Safiya kneeled over her, pressing her hand against the wound, trying to slow the bleeding. She looked up when she saw Caine. Her eyes grew wide in fear as she called out. “Thomas! Behind you.”
Caine didn’t have
time to turn. He felt a powerful force ram into the back of his head. He stumbled, dropped the Steyr and spun around. Rashid rushed him again, fists swinging. The bigger man punched him in the face.
Caine stumbled again and teetered backwards. He realized he was about to tumble weaponless down the side of a dune. His arm shot out, grabbed Rashid by the shirt, and yanked him forward.
They both fell, rolling a hundred feet down the side of the dune.
When they slammed into the bottom, Caine staggered to his feet. He shuffled forward, feeling drunk from the battering he had taken.
Rashid came at him. His powerful fists jabbed at Caine’s gut, chest and arms. The man’s bulging arms were like rods of steel. Caine could barely hold himself upright, as the Colonel’s onslaught battered him backwards.
Then something switched inside Caine. He pushed through the pain and disorientation. He let instinct and muscle memory guide him. Rashid’s unnaturally powerful jabs shot towards him again. This time, Caine was ready with blocks and deflections. Rashid continued his unrelenting rain of blows. The beast of a man outweighed Caine by fifty pounds or more of pure muscle. He was like an accelerating freight train, battering a car stranded on the tracks. He had no fear, and nothing held him back.
Caine blocked again and again, but he still took a beating. With a sinking feeling in his gut, he realized he was losing. He was up against a foe of superior skill and strength. How much longer could he last? A minute? Two at the most?

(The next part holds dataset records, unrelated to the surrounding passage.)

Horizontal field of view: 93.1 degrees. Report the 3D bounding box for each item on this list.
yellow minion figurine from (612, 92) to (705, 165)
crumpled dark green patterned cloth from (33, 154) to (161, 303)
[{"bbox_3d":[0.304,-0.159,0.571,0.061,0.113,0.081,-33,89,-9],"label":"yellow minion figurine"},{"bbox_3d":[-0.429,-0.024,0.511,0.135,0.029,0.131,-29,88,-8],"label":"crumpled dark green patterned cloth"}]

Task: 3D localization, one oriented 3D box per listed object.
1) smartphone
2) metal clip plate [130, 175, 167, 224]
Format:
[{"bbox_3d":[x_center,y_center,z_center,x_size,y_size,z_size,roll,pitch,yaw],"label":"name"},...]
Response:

Suddenly, both men were engulfed by a deafening roar. Sand lifted and spun around them in swirling gusts. Rashid’s head jerked up in surprise as the Osprey Tiltrotor descended towards them. Caine avoided the temptation to follow his gaze.

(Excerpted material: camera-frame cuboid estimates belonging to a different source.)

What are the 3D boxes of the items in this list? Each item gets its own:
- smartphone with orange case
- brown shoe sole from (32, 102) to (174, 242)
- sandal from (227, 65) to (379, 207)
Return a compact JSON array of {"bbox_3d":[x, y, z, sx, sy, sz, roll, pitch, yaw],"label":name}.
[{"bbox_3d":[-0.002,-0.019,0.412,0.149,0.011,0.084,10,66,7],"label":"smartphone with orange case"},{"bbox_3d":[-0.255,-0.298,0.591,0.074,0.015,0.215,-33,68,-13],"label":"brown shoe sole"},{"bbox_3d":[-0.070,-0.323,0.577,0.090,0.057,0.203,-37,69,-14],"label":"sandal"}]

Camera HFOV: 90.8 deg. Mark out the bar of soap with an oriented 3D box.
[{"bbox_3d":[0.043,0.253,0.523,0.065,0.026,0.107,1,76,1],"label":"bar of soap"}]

This is my chance, he thought.
He took advantage of the opening in Rashid’s guard. He ran at his foe, swinging his right fist out in a powerful jab of his own. His knuckles rammed into Rashid’s throat.
The Colonel didn’t see it coming. He staggered backwards, gasping for breath and clutching his crushed windpipe. Rashid fell to his knees. A hoarse groan wheezed from his gaping mouth.